* [Texto extraído]

Na faculdade, tive uma cadeira de tradução e pensei quase de imediato: “Isto não é para mim.” Mas, como diz o povo e muito bem, pela boca morre o peixe e, poucos anos depois, iniciei-me no estranho mundo da tradução, e logo num dos ramos mais ingratos: a tradução e legendagem de audiovisuais. “Oh, mas isso deve ser tão giro e passas os dias a ver filmes!”, parece que já vos estou a ouvir. Não, não passo o dia a ver filmes e sim, é giro, mas não é, como indica o título deste artigo, pera doce.

Poucos ramos deste ofício expõem tanto o tradutor de uma forma tão imediata ao escrutínio e à crítica do público como a tradução de audiovisuais. No final do filme ou do programa, lá surge a legenda que identifica tradutor e/ou empresa e que marca o início do julgamento, tantas vezes cruel e quase com direito a carrasco. Contra mim falo, porque antes de exercer a profissão, também era tradutora de bancada e tinha as minhas opiniões mais ou menos acertadas sobre esta ou aquela legendagem, esta ou aquela escolha de terminologia, esta ou aquela gralha. Enfim, como aprendi muito cedo na minha carreira, sabes que fizeste um bom trabalho quando ninguém comenta. Não que esperemos palmas ou elogios, nada disso. Na verdade, é uma sensação fantástica quando a nossa tradução é “invisível”, é sinal de que o nosso trabalho foi feito como deve ser, que o espectador pôde apreciar o seu filme sem ser distraído por legendas demasiado rápidas, erros e tiros ao lado e todo um rol de coisas que nos podem correr mal e, consequentemente, prejudicar o visionamento.

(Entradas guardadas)
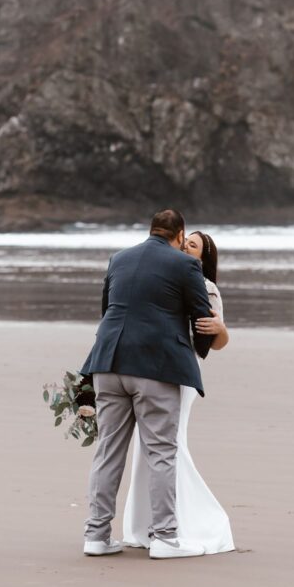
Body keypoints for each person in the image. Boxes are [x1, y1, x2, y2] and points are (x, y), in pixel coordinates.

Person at [79, 209, 214, 559]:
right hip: (155, 366)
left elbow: (108, 310)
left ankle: (96, 535)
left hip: (108, 363)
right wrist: (199, 354)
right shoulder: (186, 266)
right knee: (161, 453)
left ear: (151, 229)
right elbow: (202, 320)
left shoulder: (119, 258)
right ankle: (166, 538)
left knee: (108, 451)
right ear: (180, 234)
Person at [122, 230, 235, 555]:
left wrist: (222, 330)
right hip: (151, 369)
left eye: (193, 246)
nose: (185, 248)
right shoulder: (165, 280)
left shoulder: (207, 288)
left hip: (180, 371)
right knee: (148, 448)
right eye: (184, 243)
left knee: (168, 446)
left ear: (203, 258)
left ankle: (190, 522)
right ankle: (145, 525)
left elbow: (216, 341)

* [O que fazer]
Escreve a continuação do texto sobre legendagem de audiovisuais, a partir da última frase apresentada. As linhas são material à parte, sem ligação ao texto sobre legendagem de audiovisuais.

* [Resposta]
Juntemos também ao escrutínio, algo que já de si não é fácil de digerir quando somos exigentes connosco mesmos e, para ajudar à festa, temos as nossas inseguranças, os prazos que roçam a insanidade, a remuneração que podia e devia ser melhor — mas isso são outras conversas relacionadas com a valorização do ramo e deste tipo de trabalho a um nível global — e as dores de cabeça típicas dos tradutores. Além disso, a norma neste ramo é o trabalho freelance, algo que já não faço, é verdade, mas sou um caso raro. E está o bolo pronto: uma base de angústias, um recheio de incompreensão e a precariedade como a cereja no topo.

Isto não se parece nada com uma carta de amor, pois não? Provavelmente, estes primeiros parágrafos já dissuadiram quem ainda estivesse a ponderar seguir esta carreira, mas deixem-se ficar para os próximos e talvez mudem de ideias. Ou não, mas deixem-se ficar à mesma, que agora vem a parte do amor. Não sendo idiota (pelo menos, regra geral), masoquista ou simplesmente acomodada, porque me mantenho então numa profissão tão ingrata? Por amor, ora pois. Esta coisa de traduzir e legendar audiovisuais é bicho para entrar no sangue, na carne, no músculo e aí se deixar estar, independentemente da razão do hospedeiro, que ainda se tenta persuadir a pular a cerca e experimentar pastos mais verdejantes e suculentos mas fracassa epicamente.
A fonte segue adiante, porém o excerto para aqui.